Restuffing capacitors involved heating them to melt off the wax, then pulling on the leads until the body of the capacitor was removed. I’d then ream the cylinder, add a new capacitor, seal with polymer clay and dip in wax, then replace in the radio. I found two period-correct capacitors to replace the two ’50s units, as well.
Capacitor re-installation was pretty straightforward:
I also used similar sized electrolytic replacement capacitors which look similar to how a period repair would have been performed. It’s useful to have a bag of donor parts around to provide shells for restuffing.
At this point, I hooked up my phone as a test source and it played loud and clear through the phono input. AM reception was okay, and FM was quite poor, however. It was time to do some further testing.
This radio is one of the first to use integrated couplets, blocks of several components in a single package. In this case, the component in question is a 47K 1/2W resistor paired with two 50pF capacitors. The resistor is reading 73.9K Ohms, which is well outside of its tolerance. This one was replaced with a similar visual appearance carbon composition resistor from IRC.
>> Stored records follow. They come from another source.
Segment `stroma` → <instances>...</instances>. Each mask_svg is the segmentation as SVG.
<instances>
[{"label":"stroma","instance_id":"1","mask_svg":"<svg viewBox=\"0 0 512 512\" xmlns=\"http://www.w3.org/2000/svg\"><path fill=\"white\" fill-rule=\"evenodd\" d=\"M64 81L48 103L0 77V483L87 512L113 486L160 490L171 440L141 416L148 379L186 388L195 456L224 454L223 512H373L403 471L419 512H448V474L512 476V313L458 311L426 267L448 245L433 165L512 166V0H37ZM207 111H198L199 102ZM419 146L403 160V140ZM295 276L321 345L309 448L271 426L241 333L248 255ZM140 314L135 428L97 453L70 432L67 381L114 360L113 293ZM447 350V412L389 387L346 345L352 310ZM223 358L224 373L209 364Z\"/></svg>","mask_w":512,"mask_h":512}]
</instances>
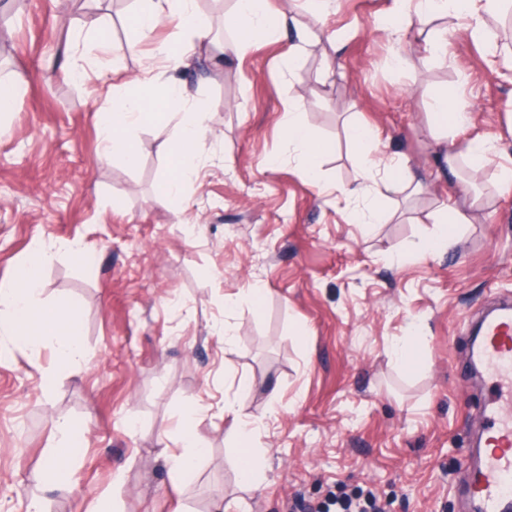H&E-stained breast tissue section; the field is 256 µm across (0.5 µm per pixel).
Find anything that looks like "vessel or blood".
Segmentation results:
<instances>
[{"label": "vessel or blood", "mask_w": 512, "mask_h": 512, "mask_svg": "<svg viewBox=\"0 0 512 512\" xmlns=\"http://www.w3.org/2000/svg\"><path fill=\"white\" fill-rule=\"evenodd\" d=\"M474 345L496 391L487 404L483 446L467 494L475 512H512V414L498 404L500 392L512 387V308L486 318Z\"/></svg>", "instance_id": "obj_1"}]
</instances>
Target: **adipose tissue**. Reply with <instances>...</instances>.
Segmentation results:
<instances>
[{
  "label": "adipose tissue",
  "mask_w": 512,
  "mask_h": 512,
  "mask_svg": "<svg viewBox=\"0 0 512 512\" xmlns=\"http://www.w3.org/2000/svg\"><path fill=\"white\" fill-rule=\"evenodd\" d=\"M503 0H393L390 14L397 18V26L390 33L402 38L409 30L419 29L432 16L454 19L460 29L471 36L483 38L488 34L482 17L497 15ZM139 7L133 17L135 38L129 41V50H136L138 40L148 37L163 23L176 24L187 30V39L160 47L163 60L160 70H147L146 84L159 90L157 105L166 119L177 120L175 138L176 151L172 157L173 175L164 184L160 196L167 199L181 194L184 184L193 180L200 159V145L207 126V115L196 109L187 88L178 82L175 74L185 67L195 52L198 41L208 36L206 25L196 10V0H138ZM436 119V143L440 145V157L449 171H456L460 159H468L474 168L485 167L494 155L492 144L481 137L472 139L465 149L445 144L443 133L449 126L470 122L472 113L465 99L448 100L439 97L433 105ZM145 114L140 90H132L117 100L111 108L97 115L100 137L104 151L122 155L127 161H134L133 147L127 132ZM284 134L290 145L305 164V174L317 178V159L324 146L316 142L308 126L295 117L283 124ZM376 159H367L356 185L346 188L351 198L369 197L385 191H418L423 176L408 161L402 160L383 167V174H376ZM56 256L53 249L38 250L18 269L10 283L0 285V334L26 343L34 337H57V358L60 364L78 366L88 359L87 350L81 340V327L69 305L44 307L39 303V274ZM234 418L239 427L240 453L237 470L241 481L257 486L262 482L259 456L251 448L252 422L242 411H235ZM57 444L53 455L42 468L40 481L46 489L57 488L65 473L73 447L82 433L81 425L70 419L58 420L56 425ZM181 446L175 454L171 468L173 482L189 481L195 473L196 464L205 453V448L190 424H183L180 430Z\"/></svg>",
  "instance_id": "adipose-tissue-1"
}]
</instances>
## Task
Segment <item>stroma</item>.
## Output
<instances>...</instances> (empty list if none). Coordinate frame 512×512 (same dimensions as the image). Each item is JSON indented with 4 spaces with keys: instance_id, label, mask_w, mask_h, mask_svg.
<instances>
[{
    "instance_id": "1",
    "label": "stroma",
    "mask_w": 512,
    "mask_h": 512,
    "mask_svg": "<svg viewBox=\"0 0 512 512\" xmlns=\"http://www.w3.org/2000/svg\"><path fill=\"white\" fill-rule=\"evenodd\" d=\"M391 4L334 0L317 19L307 0H269L270 16L288 10L324 32L291 60L290 31L220 53L236 39L225 27L233 0H196L215 41L199 43L177 78L208 131L197 179L163 205L174 126L138 123L128 132L138 164L101 162L94 114L123 94V79L160 66L177 29L161 24L131 54L136 0H25L0 15V79L16 92L0 115V283L40 246L77 240L90 254L60 255L39 284L45 304H77L86 364L60 366L51 342L0 340V512H25L33 495L46 512H290L298 500L330 512L369 489L391 512H469L461 487L489 389L467 323L512 294V189L496 186L512 167V29L488 19L487 42L435 17L427 34H448L436 53L378 27ZM99 34L106 49L92 44ZM399 54L406 64L395 65ZM442 94L473 112L450 140L498 144L459 181L439 169L430 135ZM295 97L332 146L318 186L282 133ZM353 123L376 132L375 157L409 159L426 176L421 192L381 200L394 217L368 232L336 190L363 161L347 137ZM461 187L482 208L456 247L418 255ZM255 285L256 306L244 298ZM405 340L414 361L399 365L389 350ZM238 397L261 450L264 482L250 491L224 414ZM198 400L207 453L177 486L166 451ZM61 418L83 423L82 443L67 482L46 491L37 478Z\"/></svg>"
}]
</instances>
I replaced quite a few more resistors, and attempted an alignment. First, I tried using the triggered oscilloscope and sweep generator, which even required building some of my own test leads:
Unfortunately, my sweep generator’s FM options are geared towards more modern equipment which deals in whole-number modulation percentages; the Motorola wanted deviations around 2.2% and 1.4% which I couldn’t provide. So I went with the FM Alignment with AM Generator option, using my laboratory signal generator the Leader 3216. The procedure was a rather lengthy one, involving de-tuning the discriminator coil secondary to cause it to respond to AM signals, then tweaking other adjustments for peaks.
After adjusting the IF transformers in order and the RF trimmer for dial tracking, I re-peaked the discriminator primary using an insulated driver to eliminate the AM noise. The FM discriminator is supposed to be only sensitive to frequency deviation; a no-deviation signal (like an AM signal) should produce no sound at all. It was a very touchy alignment, taking about a half an hour of the tiniest of adjustments to null the signal. The curve had a very slope and it was incredibly difficult to peak – similar to the discriminator in the GE F-135, but even more precise because of the much higher frequency (10.7 MHz vs. 455 KHz).
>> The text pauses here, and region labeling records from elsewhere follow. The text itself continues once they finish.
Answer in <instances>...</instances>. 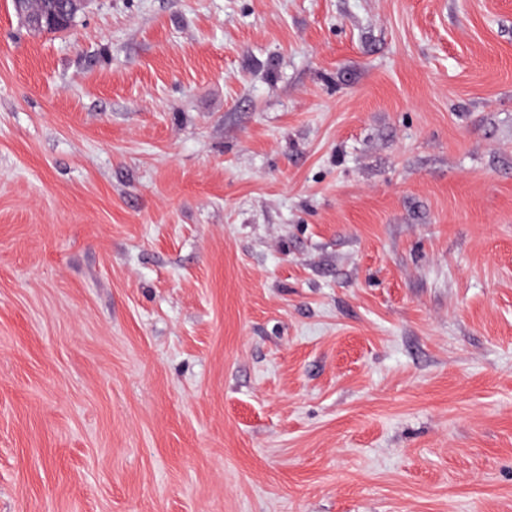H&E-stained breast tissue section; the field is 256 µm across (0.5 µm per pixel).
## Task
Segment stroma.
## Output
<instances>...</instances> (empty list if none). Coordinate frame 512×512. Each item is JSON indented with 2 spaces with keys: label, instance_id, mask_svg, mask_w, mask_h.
<instances>
[{
  "label": "stroma",
  "instance_id": "1",
  "mask_svg": "<svg viewBox=\"0 0 512 512\" xmlns=\"http://www.w3.org/2000/svg\"><path fill=\"white\" fill-rule=\"evenodd\" d=\"M0 512H512V0H0ZM29 1L30 0H13V2L15 4L16 12L25 18L26 23L31 30L36 31V32H40V31L46 32V29H44L45 26L50 27V26L57 24V20L54 18L46 17L45 15H41V14H32L28 10V2ZM14 4H13V6H14ZM76 18L77 17H75V19L73 20V23L70 27L73 26V24L76 21ZM70 27H69V25H59L57 27H50L49 29H47L46 33L62 32V31H65L66 29H69Z\"/></svg>",
  "mask_w": 512,
  "mask_h": 512
}]
</instances>
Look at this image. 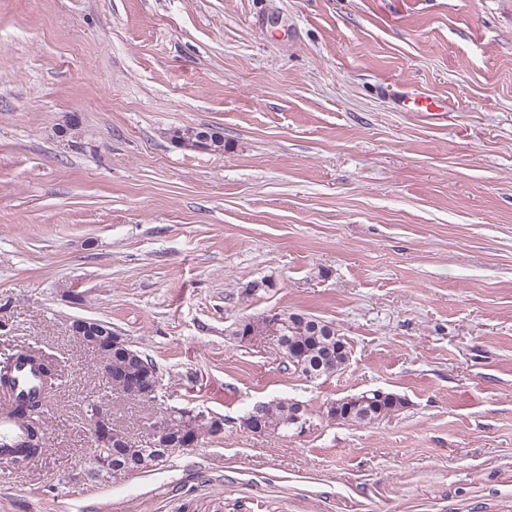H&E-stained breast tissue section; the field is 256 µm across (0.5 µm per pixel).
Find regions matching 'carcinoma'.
Listing matches in <instances>:
<instances>
[{
  "mask_svg": "<svg viewBox=\"0 0 512 512\" xmlns=\"http://www.w3.org/2000/svg\"><path fill=\"white\" fill-rule=\"evenodd\" d=\"M305 320L304 332H288L280 337L279 345L282 350L283 363L289 372L309 380L329 378L343 372L349 365L350 349L344 337L336 329V324L317 316L291 313L287 320ZM157 369L152 359L131 346L117 348L112 351V373H136ZM390 407L398 411L404 407L405 399L393 393L386 392L379 398L374 392H362L358 395L340 399V405L335 410L327 412V416L340 422H368V412L375 405ZM296 402L280 400L272 404L258 405L252 408L255 415L254 430L261 433L286 432L288 416L294 413ZM9 412L24 421L27 426L28 440L23 444L29 452L34 453L42 445V418L45 414V403L41 399H16V405ZM112 463L114 467L99 469L94 473L97 479H118L123 471L115 467L122 461L126 467L137 472L147 468L157 467L167 461L160 456V450L137 441L127 439V447L113 448Z\"/></svg>",
  "mask_w": 512,
  "mask_h": 512,
  "instance_id": "1",
  "label": "carcinoma"
}]
</instances>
Finally, however, it did peak up and I attached a 300 Ohm twin-lead dipole. The FM antenna has a known impedance, while the AM is a flat-board loop with a terminal for an optional external longwire antenna.
After this alignment I was able to pick up stations across the dial loud and clear on AM and FM, and the phono input performed perfectly. At this point I let it play for several hours hooked to a bench speaker as a burn-in test, then arranged with the owner to return the radio and test it out. Sadly, her home is on the declining edge of a valley which offers exceptionally poor radio reception and there’s nearly nothing to be heard. Where I received nearly all AM stations and many FM stations on the same equipment, there was only a few faint broadcast stations to be heard. We ended up attaching an amplified TV/FM antenna with a 75 ohm output to a 75:300 balun and attaching that to the radio, which vastly improved the FM band – although on some of the strongest local FM broadcasts at that point, now we were driving the front-end of the radio into distortion. So clearly, this wasn’t a great location for radio. However it sounds phenomenal on period music and is going to serve for many years to come.
This is a beautiful cabinet in original condition and with reconditioned electrics is going to be a great conversation piece, keepsake and music player for many years to come.